Alain Supiot a illustré ce travail de sape continuelle qui se fait sous couvert de l’élargissement des droits individuels, en indiquant, par exemple, qu’entre 1985 et 2006, la liste des discriminations a été allongée à onze reprises tandis que la proportion de salariés en CDD ou en intérim a été multipliée par quatre.
C’est ça, la révolution permanente de l’extrême-centre (on se rappellera de l'ouvrage éponyme de notre Mozart de la finance), et on ne voit pas, à l'heure présente, une force capable d'en changer le vecteur. Le macronisme est mort, vive le macronisme !
"Nous avons constaté que quelle que soit la majorité au pouvoir, à peu près le même cocktail de mesures est servi avec pour résultats : précarisation, démantèlement des services publics, pauvreté grandissante, rétrécissement de la base industrielle, vulnérabilité stratégique et la montée inquiétante du Front national", écrit l’économiste Frédéric Farah.
En 2007, Alain Greenspan, président de la Réserve fédérale des États-Unis, déclarait : "Nous avons la chance suivante : les décisions politiques, aux États-Unis, grâce à la globalisation, ont été remplacées en grande partie par l'économie de marché mondiale. A l'exception de la thématique de la sécurité nationale, le prochain président n'aura à l'avenir aucun rôle significatif à jouer.
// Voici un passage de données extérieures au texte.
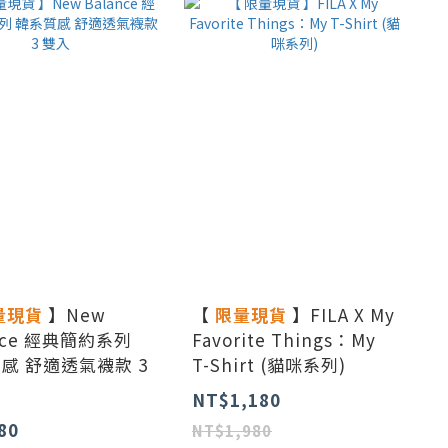
量現貨
】New
【
限量現貨
】FILA X My
ance 經典簡約系列
Favorite Things：My
感 舒適透氣襪款 3
T-Shirt (貓咪系列)
NT$1,180
80
NT$1,980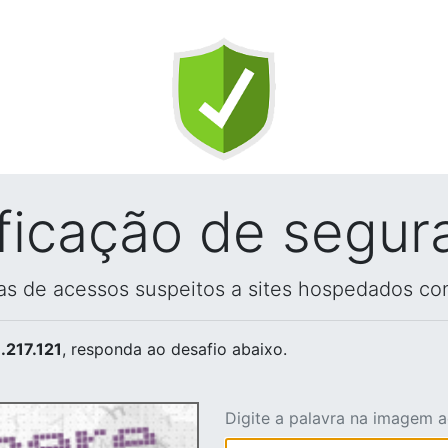
ificação de segur
vas de acessos suspeitos a sites hospedados co
.217.121
, responda ao desafio abaixo.
Digite a palavra na imagem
Le monde sera régi par les forces du marché."
It’s economy, stupid – affirmait le célèbre slogan de l’époque clintonienne pointant le rôle subalterne de la Politique dans nos cités.
Mais, à côté des logiques des marchés qui assurent la reproduction des mêmes schémas vicieux et les privilèges des gagnants de la globalisation, l'idéologie de l'extrême centre, elle, a beau être discrète, elle n'en exerce pas moins un immense pouvoir fédérateur au-delà de sa base sociale et par-delà les frontières.
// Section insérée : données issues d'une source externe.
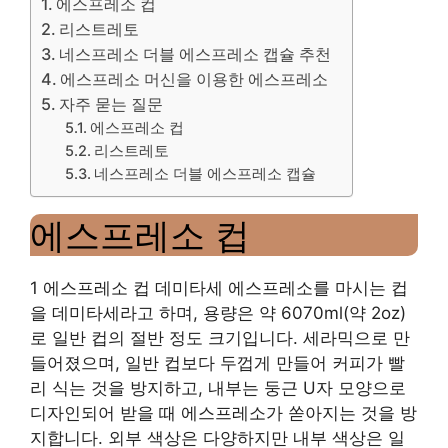
에스프레소 컵
리스트레토
네스프레소 더블 에스프레소 캡슐 추천
에스프레소 머신을 이용한 에스프레소
자주 묻는 질문
에스프레소 컵
리스트레토
네스프레소 더블 에스프레소 캡슐
에스프레소 컵
1 에스프레소 컵 데미타세 에스프레소를 마시는 컵
을 데미타세라고 하며, 용량은 약 6070ml(약 2oz)
로 일반 컵의 절반 정도 크기입니다. 세라믹으로 만
들어졌으며, 일반 컵보다 두껍게 만들어 커피가 빨
리 식는 것을 방지하고, 내부는 둥근 U자 모양으로
디자인되어 받을 때 에스프레소가 쏟아지는 것을 방
지합니다. 외부 색상은 다양하지만 내부 색상은 일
La convergence idéologique de ceux qu'on appelle les élites sécessionnistes est plus forte que la logique des situations sociales. A la différence de la lumpen-bourgeoisie présentée par la sociologie coloniale comme les classes intermédiaires (marchands, avocats, industriels, etc.) au service de maîtres coloniaux et n'ayant pas de conscience de classe, la lumpen-oligarchie qui est montée en période de globalisation accélérée est cimentée par un sentiment d'appartenance à une strate supérieure et par une volonté de servir de boussole morale à l'humanité entière. C’est en offrant ce sentiment de supériorité morale à des classes intermédiaires que les vrais gagnants de la globalisation ont réussi à mettre à leur remorque la petite bourgeoisie et affiliés, dotés désormais de capital culturel de référence à défaut d'avoir une position matérielle très enviable.
De leur côté, les vrais perdants des politiques néo-libérales, déclassés économiquement et symboliquement, n’ont aucune idéologie et aucun camp pour porter une véritable alternative. Ils épuisent toute l'indignation disponible dans les mobilisations vaines qui ne remettent pas, ou si peu, en question le cadre du fonctionnement de nos sociétés.
Manifestement, le temps de la Politique n’est-il pas encore venu. Sans doute, viendra-t-il plus tard quand les crises vont se multiplier, l’entropie va s’accélérer, le chaos monter, et le délitement s'approfondir. Il ne peut pas en être autrement car l’entropie, le délitement et le chaos sont inhérents au système qui a pour principe fondamental de son fonctionnement la guerre de tous contre tous.